» **THE TASK**
Carry on the November 1934 list of births, marriages, divorces and deaths, beginning after its final entry.

Monday, Nov. 05, 1934
Born. To Henry Ellsworth Vines Jr., tennis player, and Mrs. Verle Lowe Vines; a daughter; in Pasadena. Calif. Name: Verle Carol. Weight: 6 1/2 Ib.
Married. The instigator of Mexican President-Elect Alvaro Obregon's assassination, ex-Nun Maria Concepcion Acevedo y de la Lata (TIME, July 30, 1928); to Desperado Carlos Castro Balda, convicted of attempting to blow up the Mexican Chamber of Deputies; at Islas Tres Marias, Mexico's penal colony in the Pacific Ocean. The marriage was authorized ostensibly "because the two prisoners have not been deprived of civil rights." actually for its value as anti-Catholic propaganda (see p. 20).
Divorced. Marlen Edwin Pew, editor of Editor & Publisher; by Mrs. Margaret Susan Barr Pew; in Reno. Ground: cruelty.
Acquitted. Roscoe Luke, City Court Judge in Thomasville, Ga., onetime member of the Georgia State Court of Appeals; of a charge of murdering Oscar Groover, business associate, with a sawed-off shotgun last May, allegedly because Groover knew too much about his handling of the affairs of a building & loan association now in receivership (TIME, Oct. 22); in Thomasville. As head of the association. Judge Luke is currently under Federal indictment.
Died. Mrs. Adelaide Taft McMichael Moffett, 47, estranged wife of Federal Housing Administrator James Andrew Moffett; after falling from an eighth floor window; in Manhattan. Ill, she had been given a headache powder which police said dizzied her.
Died. Lou Tellegen, 53, oldtime stage & screen actor, onetime husband of Geraldine Farrar; by his own hand (scissors) ; in Hollywood.

» **INFORMATION PROVIDED**

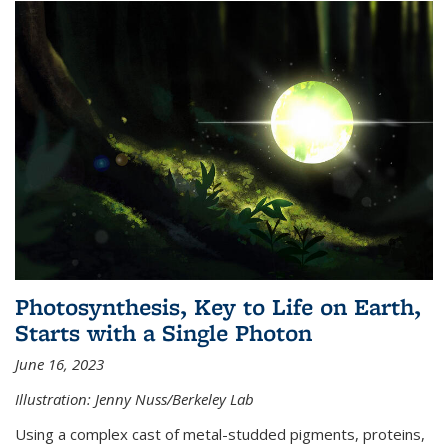
Photosynthesis, Key to Life on Earth,
Starts with a Single Photon
June 16, 2023
Illustration: Jenny Nuss/Berkeley Lab
Using a complex cast of metal-studded pigments, proteins,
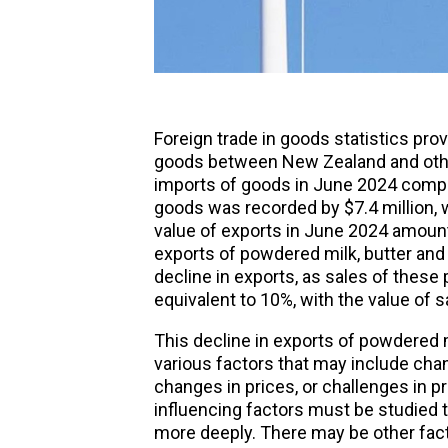
Foreign
trade in goods statistics pro
goods between New Zealand and other
imports of goods in June 2024 compa
goods was recorded by $7.4 million, w
value of exports in June 2024 amounte
exports of powdered milk, butter an
decline in exports, as sales of these
equivalent to 10%, with the value of sa
This decline in exports of powdered mi
various factors that may include cha
changes in prices, or challenges in p
influencing factors must be studied 
more deeply. There may be other fac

» **EXERCISE RESULT**
Died. Alexander Grosset, 64, president of Grosset & Dunlap, publishers; of heart disease; in Riverside, Conn. His firm, which he founded 43 years ago with George T. Dunlap, was a pioneer in selling cheap reprints, its volume of business growing from 1,000,000 to 10,000,000 copies a year. Grosset & Dunlap still publish the Tom Swift and Rover Boys series, specialize in reprints of such best-selling authors as Zane Grey, Booth Tarkington, Rafael Sabatini. It also markets "motion picture editions," $1 Shakespeares, dictionaries and Roget's Thesaurus.
Died. Frank Julian Sprague, 77, electrical inventor and engineer; of pneumonia; in Manhattan. In 1887 he introduced the first modern electric trolley-car system, in Richmond, Va.; in 1892 installed the first battery of electric elevators in Manhattan. Before he lost consciousness last week he learned he had been awarded the 1935 John Fritz gold medal, for "distinguished service as inventor and engineer."